Author:Peng Shepherd

What she said made sense. We did need to tell the others. But the knowledge that we were in a place that there was no urgent reason to leave was starting to become too hard to ignore.

“We should go,” Eve whispered again, the same way she had at the very beginning, the day our affair started.

“We should,” I said.

But neither of us moved, at first.

And then finally we did.

But it wasn’t toward the door. It was toward each other.

“We can’t keep doing this,” she said. Her face was buried in my neck. “This has to be the last time.”

“Yes,” I agreed, in between breaths as we kissed. “This is closure.”

“Closure,” she repeated. “For good.”

Really, it was selfish, but that’s the excuse we gave ourselves.
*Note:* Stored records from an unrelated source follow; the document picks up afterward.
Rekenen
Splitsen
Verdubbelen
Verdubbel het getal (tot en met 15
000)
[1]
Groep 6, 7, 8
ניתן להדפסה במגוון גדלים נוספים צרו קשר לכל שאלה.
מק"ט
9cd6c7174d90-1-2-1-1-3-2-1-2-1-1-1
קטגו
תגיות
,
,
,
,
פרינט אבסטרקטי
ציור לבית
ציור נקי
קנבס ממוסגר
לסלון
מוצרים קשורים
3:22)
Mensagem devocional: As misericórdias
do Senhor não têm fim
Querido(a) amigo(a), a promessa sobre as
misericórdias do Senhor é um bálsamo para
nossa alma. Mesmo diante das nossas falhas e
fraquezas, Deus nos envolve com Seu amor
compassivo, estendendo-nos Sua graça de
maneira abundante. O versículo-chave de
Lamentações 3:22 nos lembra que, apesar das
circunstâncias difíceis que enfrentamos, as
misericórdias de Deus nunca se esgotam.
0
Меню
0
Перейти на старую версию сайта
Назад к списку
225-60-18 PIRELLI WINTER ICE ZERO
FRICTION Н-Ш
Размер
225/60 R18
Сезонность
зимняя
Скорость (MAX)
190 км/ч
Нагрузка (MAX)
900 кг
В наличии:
The last time we’d cheated together, we hadn’t known it was the last time, that it would be too difficult to hide after that and so we’d simply have to cut it off without warning and hope it would stick. I told myself that was why it had been so hard—because we hadn’t known it was the end until it was already past us. That if we did it only once more, promising it was the last, it would work this time.
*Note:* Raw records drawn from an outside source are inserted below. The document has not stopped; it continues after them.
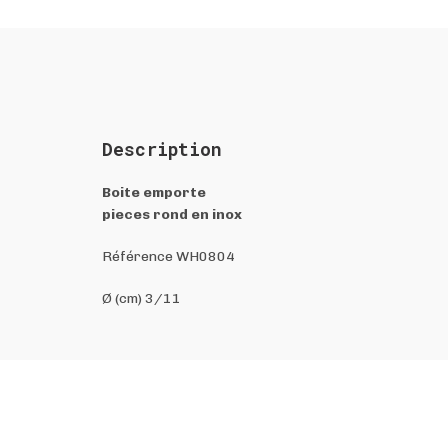
Description
Boite emporte
pieces rond en inox
Référence WH0804
Ø (cm) 3/11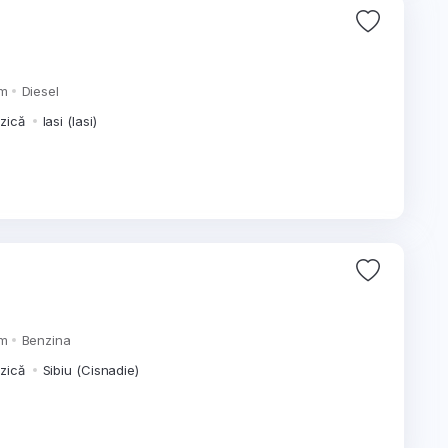
km
Diesel
izică
Iasi (Iasi)
km
Benzina
izică
Sibiu (Cisnadie)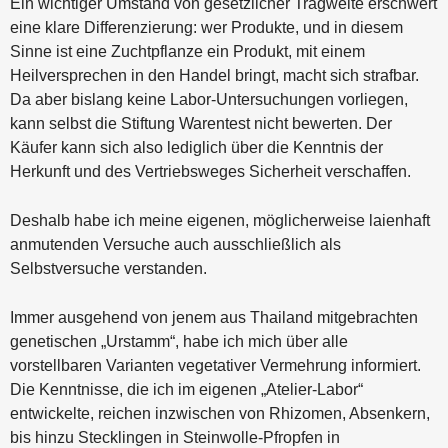
Ein wichtiger Umstand von gesetzlicher Tragweite erschwert
eine klare Differenzierung: wer Produkte, und in diesem
Sinne ist eine Zuchtpflanze ein Produkt, mit einem
Heilversprechen in den Handel bringt, macht sich strafbar.
Da aber bislang keine Labor-Untersuchungen vorliegen,
kann selbst die Stiftung Warentest nicht bewerten. Der
Käufer kann sich also lediglich über die Kenntnis der
Herkunft und des Vertriebsweges Sicherheit verschaffen.
Deshalb habe ich meine eigenen, möglicherweise laienhaft
anmutenden Versuche auch ausschließlich als
Selbstversuche verstanden.
Immer ausgehend von jenem aus Thailand mitgebrachten
genetischen „Urstamm“, habe ich mich über alle
vorstellbaren Varianten vegetativer Vermehrung informiert.
Die Kenntnisse, die ich im eigenen „Atelier-Labor“
entwickelte, reichen inzwischen von Rhizomen, Absenkern,
bis hinzu Stecklingen in Steinwolle-Pfropfen in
I had just ripped off Eve’s dress and pressed her to me, her skin hot against mine, when the door opened again.

We were doomed from the start. The question was never if, but when.

“Hurry,” I begged her as she raced to get dressed again, cursing, but her dress was tangled with her bra, the sleeves and straps all twisted up, and she couldn’t put it on without pulling them apart first. She scrambled frantically with the fabric, and I ran around the corner toward the door, to stall whoever was entering.

Please don’t let it be Romi, I prayed. Please let it be Daniel. He was my best friend and would never believe I could do what I was doing. He wouldn’t even know to suspect it. Maybe I could stall him long enough or convince him that he wasn’t seeing what he was seeing . . .

But it wasn’t either of them.

“Francis!”

I scrambled to a halt in front of Wally.

He gasped. “What are you doing here?” He looked like a puppy who’d been caught pooping on the rug, his eyes huge and terrified. He would have realized I probably looked the same, if he’d been any less surprised. “What’s wrong with your shirt?”

“What are you doing here?” I asked, tugging on the hem, hoping I’d yanked my top more into place. “You said you were going to be on the road all day. How did you even get into Agloe by yourself?” Even through the haze of my adrenaline, I managed to notice what he was carrying. Car keys and papers, and another copy of our Agloe map. “Is that . . . ”

I shouldn’t have said it. I was trying to keep Wally distracted, but the words had the opposite effect. They replaced his confusion at finding me there with panic. He jerked his belongings to his chest guiltily. “It’s not what you think.” He pushed past me, desperate to escape.

Right toward where Eve was still struggling to cover herself.

“Wait,” I begged, giving chase.

“Leave it, Francis,” he said, running faster now. “You don’t understand.”

“No, you don’t understand,” I cried. “Wally, stop!”

Then Eve screamed.

I came around the corner to find her still huddled there. Mostly dressed, but not completely. Not enough to hide what we’d been doing.

Wally stared at us in openmouthed shock, unable to believe what he was seeing. His shoulders slumped, and his hands went loose, almost spilling everything he was holding across the floor.